Tanya Bentley '92

Senior Director, Health Economics

Tell us about how your experiences at Cornell influenced your path. How did you come to live in Los Angeles and what you are doing now?

At Cornell, I fell in love with social psychology when taking Psych 101 — even though it was in a huge auditorium — and reading about the social experiment where a person faces backwards in a crowded elevator and gradually everyone turns to face backwards also.  This interest eventually to my work in public health education and subsequent Master’s and PhD degrees in health policy. I came to LA for my post-doc and now do research with a small consultancy in Beverly Hills.

How did Cornell help prepare you for your post-grad life?

At Cornell, I fine-tuned my study skills while also developing social and networking skills that would last me a lifetime.

Tell us a favorite memory of your time at Cornell.

I loved so many aspects of Cornell (all of them!) that it’s hard to identify just one favorite memory. A few key ones that stand out are:

Living in the dorms for the first time, freshman year, and meeting lifelong friends.
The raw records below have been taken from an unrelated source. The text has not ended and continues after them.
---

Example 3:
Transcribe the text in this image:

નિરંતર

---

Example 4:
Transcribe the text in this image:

Studying in the music room, curled up on a cozy chair (and taking the occasional naps!).

Hiking up Libe slope in the cold and ice — it was always difficult and yet was strangely fun! That may be due to the bonding it allowed between us freshmen, or the great feeling one had when arriving at one’s warm classroom, or the simple strength one gains from exercising in the fresh air.
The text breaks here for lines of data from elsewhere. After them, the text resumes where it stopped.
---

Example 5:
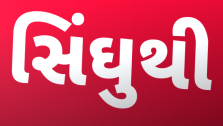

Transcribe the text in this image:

સિંઘુથીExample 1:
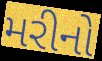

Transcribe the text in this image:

મરીનો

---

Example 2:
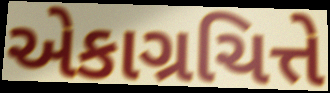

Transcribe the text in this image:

એકાગ્રચિત્તે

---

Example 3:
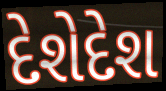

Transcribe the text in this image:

દેશેદેશ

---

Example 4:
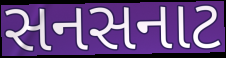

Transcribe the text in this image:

Tell us a favorite memory shared with another Cornell alum in L.A.

Two other alumni and I attended a CCLA lecture on climate change; it was life-changing and helped me realize the impact that even one person can have on this climate change issue.
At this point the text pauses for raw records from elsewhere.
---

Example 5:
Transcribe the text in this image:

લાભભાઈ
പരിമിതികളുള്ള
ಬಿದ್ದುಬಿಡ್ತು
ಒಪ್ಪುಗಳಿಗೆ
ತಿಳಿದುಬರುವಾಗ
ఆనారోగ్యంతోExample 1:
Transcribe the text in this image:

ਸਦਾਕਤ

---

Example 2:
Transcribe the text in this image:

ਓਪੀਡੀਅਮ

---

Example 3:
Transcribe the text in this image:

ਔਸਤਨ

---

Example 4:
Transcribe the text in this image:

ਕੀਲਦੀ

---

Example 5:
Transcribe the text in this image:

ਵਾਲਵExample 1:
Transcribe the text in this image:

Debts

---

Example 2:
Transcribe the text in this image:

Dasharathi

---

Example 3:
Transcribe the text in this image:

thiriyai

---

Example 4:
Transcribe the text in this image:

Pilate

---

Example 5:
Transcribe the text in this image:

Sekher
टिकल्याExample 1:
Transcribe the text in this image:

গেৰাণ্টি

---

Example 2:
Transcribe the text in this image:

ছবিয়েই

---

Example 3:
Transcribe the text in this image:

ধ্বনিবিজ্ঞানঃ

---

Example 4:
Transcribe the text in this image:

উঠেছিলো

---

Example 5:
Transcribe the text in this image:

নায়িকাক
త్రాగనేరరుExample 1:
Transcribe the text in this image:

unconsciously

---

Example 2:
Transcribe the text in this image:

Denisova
What advice would you give, personally and professionally related to your line of work, to Cornell grads looking to come to L.A.?

Network. Talk to people, even if you don’t think they can help you. Moreover, talk to them as if they cannot help you, but just to learn about their experiences and how they got where they are. The less one asks, the more one often ends up receiving. Ask for informational interviews, and at the end of every one, ask if they can refer you to anyone else who may have insights on career paths. 

Be comprehensive, and always follow-up. When applying for any job, always send a cover letter along with the resume/CV, and always followup every week thereafter until you receive a response. There’s also almost never any harm in going to an office and asking to meet with the hiring manager or boss; be prepared and willing to wait, but if you wait long enough you may land yourself a job.